There are people in the world who have such a powerful single-mindedness for their specific passion that absolutely nothing else ever takes priority over it. You read about these people on occasion. They are admired greatly in their fields, considered masters of their crafts and often either live completely alone or have family who've been terribly neglected having been forced to sacrifice too much of their own dreams.

This brings us to an important rule: If you wish to avoid an uncomfortable family intervention never allow your fiber addiction to cause those who genuinely support you to become resentful. Sometimes you simply have to rip yourself away from your obsession to focus with true sincerity elsewhere. (I recommend a quick rip like you would use in pulling off a band-aid.)

Jan 3, 2008

Slippery Slope

Well, it was all downhill from there.
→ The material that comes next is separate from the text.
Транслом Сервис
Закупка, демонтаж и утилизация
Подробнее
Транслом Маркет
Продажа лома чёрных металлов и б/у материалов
And, like other kinds of addicts I rationalize the crazy decisions that I make around my "need" to delve deeper and deeper into this fiber Odyssey. Ex: I have good reason for keeping every one of the 5 spinning wheels I "need". Furthermore, I have my husband thoroughly convinced as well. (We do not speak of the elephant in the room.)
Allow me to digress a moment...
There are two things you must do in order to normalize and maintain your addiction:
  1. Your spouse must be convinced beyond all doubt that your behavior is actually a delightful and unique aspect of the wonderfulness of you! This is not an easy task when he's tripping over fleeces while holding his arms out straight so you can wind a skein. If he falls in love with a project you must not sell that project. If he expresses curiosity about whether or not it is possible to hand spin dryer lint or pill bottle cotton you must humor him and spin it, ply it, and knit him an egg cozy from it! Keep him intrigued or take your chances that he'll wake up, smell the coffee and realize he's been cocooned in wool.
  2. Convince yourself that nothing is wrong. The best way to do this is to make sure that most of your friends are fellow addicts. Join a fiber guild. Surround yourself with other people who use their crock pots to dye wool and their salad spinners to wring out fiber. I personally know 3 people who have a second microwave used solely for heat-setting acid dyes.
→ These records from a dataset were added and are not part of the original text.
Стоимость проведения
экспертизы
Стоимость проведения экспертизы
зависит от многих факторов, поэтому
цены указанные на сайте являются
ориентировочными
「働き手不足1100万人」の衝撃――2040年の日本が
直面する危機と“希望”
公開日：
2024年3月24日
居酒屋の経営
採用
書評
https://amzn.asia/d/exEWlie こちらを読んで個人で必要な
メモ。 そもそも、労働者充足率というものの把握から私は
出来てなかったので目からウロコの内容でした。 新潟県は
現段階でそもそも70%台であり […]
Now here's the rub. You can convince your spouse that you're normal, you can surround yourself with fellow addicts, but good luck tricking your children. They learn early on that none of their friends have drum carders vice-clamped onto the dining table. They look around in the orthodontist's office and see that no one else's mother is twirling a drop spindle. (They have no use for lint-spun egg cozies.) All you can do is lay low. Best advice here, try to be "cool" once in a while. (It can happen.) Heck, look at me I'M BLOGGING. Well, time is up. The microwave just told me the Corriedale is color set.
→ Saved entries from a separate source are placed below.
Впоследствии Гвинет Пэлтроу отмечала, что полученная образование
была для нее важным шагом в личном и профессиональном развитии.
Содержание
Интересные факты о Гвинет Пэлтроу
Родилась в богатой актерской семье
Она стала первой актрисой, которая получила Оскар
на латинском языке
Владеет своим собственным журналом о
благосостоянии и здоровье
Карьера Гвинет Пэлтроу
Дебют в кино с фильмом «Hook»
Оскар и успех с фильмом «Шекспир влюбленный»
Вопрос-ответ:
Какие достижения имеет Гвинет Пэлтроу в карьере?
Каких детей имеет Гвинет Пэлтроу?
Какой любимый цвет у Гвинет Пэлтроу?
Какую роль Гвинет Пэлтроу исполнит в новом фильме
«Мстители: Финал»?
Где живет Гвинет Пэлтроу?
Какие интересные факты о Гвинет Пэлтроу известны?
Hi, My name's Teresa Clayton, The Treadler, and I'm addicted to wool. It's been 3 days since I last used fiber. No, I admit I'm not being truthful here. There's a little bit of wool stuck to my shirt right now. (Well, this isn't true either, it's alpaca.) Anyway, it's been zero days since I last used fiber.

My story's one you've heard time and again. I was raised in a house where fiber abuse ran rampant and was subsequently normalized. (It was no big deal to see a myriad of knitting needles lying about.) As a youngster I thought everyone's mother drove like a fiend to sales and held their children hostage in yarn departments for hours as dye lots were compared, money exchanged, and great stashes of 3-ply accumulated. I remember these yarn-runs well because many of mum's skein haunts did not have public restroom facilities. Time stood still.

As a young adult it was obvious that I'd inherited this addictive gene. For the most part my siblings came away unscathed whereas I upped the ante and took it all a bit farther than my mother before me. No longer satisfied with mill-spun yarn I resorted to mixing my own concoctions. I enjoyed having control over the concentrated levels of alpaca, angora and whatever other fiber I could lay my hands on to stir into the woollen mix. Great batts of fiber! Pandora's box was then opened wide.